It came just hours before US long-term borrowing rates hit a 15-year high. That’s not entirely a coincidence.

Whether it’s market-enforced discipline or a change in politics, the fiscal pendulum is swinging. That’s not just true in the US but also in Europe where pandemic-era waivers of fiscal rules are past their best-before date.

I remember appearing on Canadian TV roughly 10 years ago and making an impassioned point that ‘deficits don’t matter anymore’. That proved to be right. Markets certainly didn’t care about deficits and while it took some time for politicians to figure that out, they certainly did.

Now, the party is over.

That reality is coming at an inopportune time for the green transition, which will be monumentally expensive. I think that change in sentiment has been captured by green energy stocks recently:

NextEra Energy shares

To crystallize the point, the IMF warned yesterday about “… a trilemma between achieving climate goals, fiscal sustainability, and political feasibility…”:

Several economies are pursuing emission reduction
policies that rely heavily on spending measures, such
as increasing public investment and subsidies for
renewable energy. Policies to reduce emissions are
welcome efforts. Yet, in some cases, they entail large
fiscal costs. Policymakers thus face a fundamental
trade-off: On the one hand, relying mostly on
spending-based measures to reach net zero goals by
midcentury will become increasingly costly, possibly
raising public debt by 45−50 percent of GDP for
a representative large-emitting country, putting
debt on an unsustainable path.

I fear that when the history books are written, it’s will be revealed that we spent all the green energy transition money on covid, leaving only a legacy of unsustainable deficits and a distrustful, fragmented public.

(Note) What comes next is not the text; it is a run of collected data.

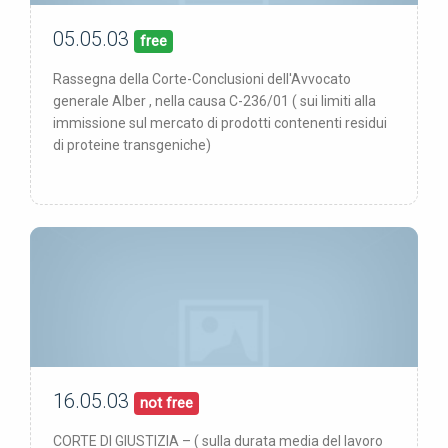
05.05.03
00/00/00
pubblicata:
free
Rassegna della Corte-Conclusioni dell'Avvocato
generale Alber , nella causa C-236/01 ( sui limiti alla
immissione sul mercato di prodotti contenenti residui
di proteine transgeniche)
16.05.03
00/00/00
pubblicata:
not free
CORTE DI GIUSTIZIA – ( sulla durata media del lavoro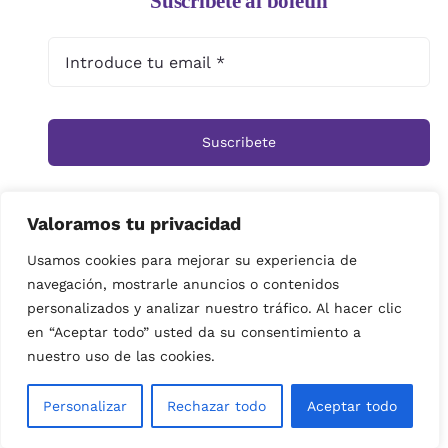
Suscríbete al boletín
Suscribete
Valoramos tu privacidad
Inicio
Tienda
Ramos
Rosas
Centros
Usamos cookies para mejorar su experiencia de
navegación, mostrarle anuncios o contenidos
Cestas
Arreglos Funerarios
Contacto
personalizados y analizar nuestro tráfico. Al hacer clic
Política de privacidad
en “Aceptar todo” usted da su consentimiento a
© Copyright 2019 | imagenes propiedad de Floristeria
nuestro uso de las cookies.
Miramar| Derechos reservados|
Personalizar
Rechazar todo
Aceptar todo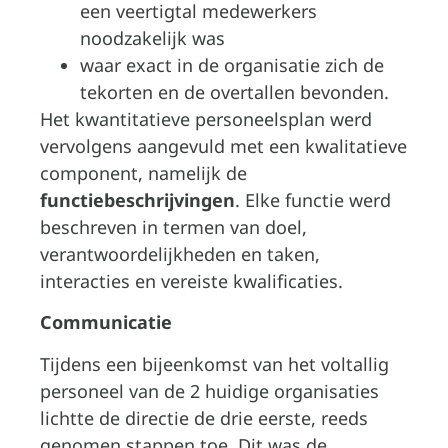
een veertigtal medewerkers
noodzakelijk was
waar exact in de organisatie zich de
tekorten en de overtallen bevonden.
Het kwantitatieve personeelsplan werd
vervolgens aangevuld met een kwalitatieve
component, namelijk de
functiebeschrijvingen
. Elke functie werd
beschreven in termen van doel,
verantwoordelijkheden en taken,
interacties en vereiste kwalificaties.
Communicatie
Tijdens een bijeenkomst van het voltallig
personeel van de 2 huidige organisaties
lichtte de directie de drie eerste, reeds
genomen stappen toe. Dit was de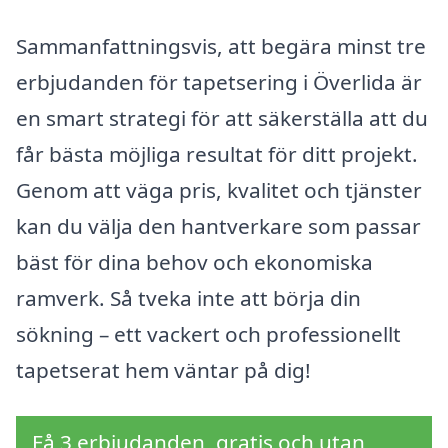
Sammanfattningsvis, att begära minst tre
erbjudanden för tapetsering i Överlida är
en smart strategi för att säkerställa att du
får bästa möjliga resultat för ditt projekt.
Genom att väga pris, kvalitet och tjänster
kan du välja den hantverkare som passar
bäst för dina behov och ekonomiska
ramverk. Så tveka inte att börja din
sökning – ett vackert och professionellt
tapetserat hem väntar på dig!
Få 3 erbjudanden, gratis och utan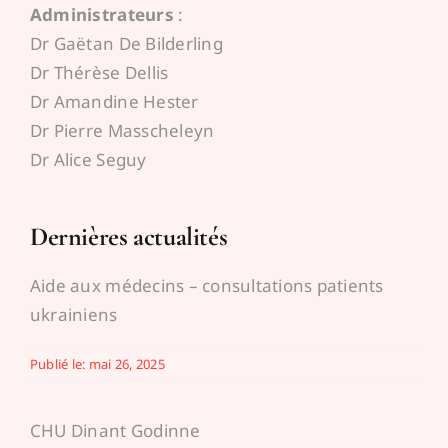
Administrateurs
:
Espace médecins
Dr Gaëtan De Bilderling
Dr Thérèse Dellis
Dr Amandine Hester
Dr Pierre Masscheleyn
Dr Alice Seguy
Dernières actualités
Aide aux médecins – consultations patients
ukrainiens
Publié le: mai 26, 2025
CHU Dinant Godinne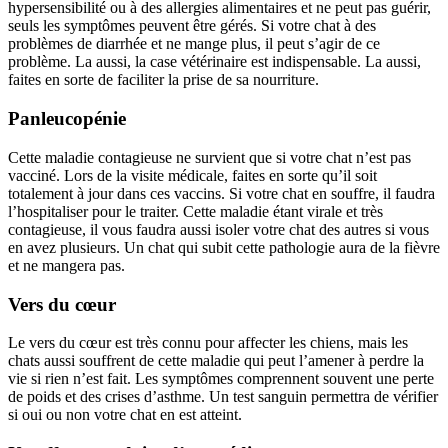
hypersensibilité ou à des allergies alimentaires et ne peut pas guérir,
seuls les symptômes peuvent être gérés. Si votre chat à des
problèmes de diarrhée et ne mange plus, il peut s’agir de ce
problème. La aussi, la case vétérinaire est indispensable. La aussi,
faites en sorte de faciliter la prise de sa nourriture.
Panleucopénie
Cette maladie contagieuse ne survient que si votre chat n’est pas
vacciné. Lors de la visite médicale, faites en sorte qu’il soit
totalement à jour dans ces vaccins. Si votre chat en souffre, il faudra
l’hospitaliser pour le traiter. Cette maladie étant virale et très
contagieuse, il vous faudra aussi isoler votre chat des autres si vous
en avez plusieurs. Un chat qui subit cette pathologie aura de la fièvre
et ne mangera pas.
Vers du cœur
Le vers du cœur est très connu pour affecter les chiens, mais les
chats aussi souffrent de cette maladie qui peut l’amener à perdre la
vie si rien n’est fait. Les symptômes comprennent souvent une perte
de poids et des crises d’asthme. Un test sanguin permettra de vérifier
si oui ou non votre chat en est atteint.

So while deficits didn’t matter for 10 years, they do now or at least they’re starting to. That’s going to lead to a brutal adjustment in markets, as growth is ratcheted down, taxes rise and tough choices are made on spending. I pity politicians in the social media/rage bait era who are forced to tackle these problems and I don’t think Kevin McCarthy will be the last one to be ousted.

The simple way to summarize this for markets is that growth will be lower. In FX, we’re witnessing sustained USD strength because of a divergence in growth differentials and I expect that to continue due to the US’ extraordinary fiscal privilege. In time, countries that can solve energy scarcity and security will benefit, but building that out won’t be easy in an era of restraint.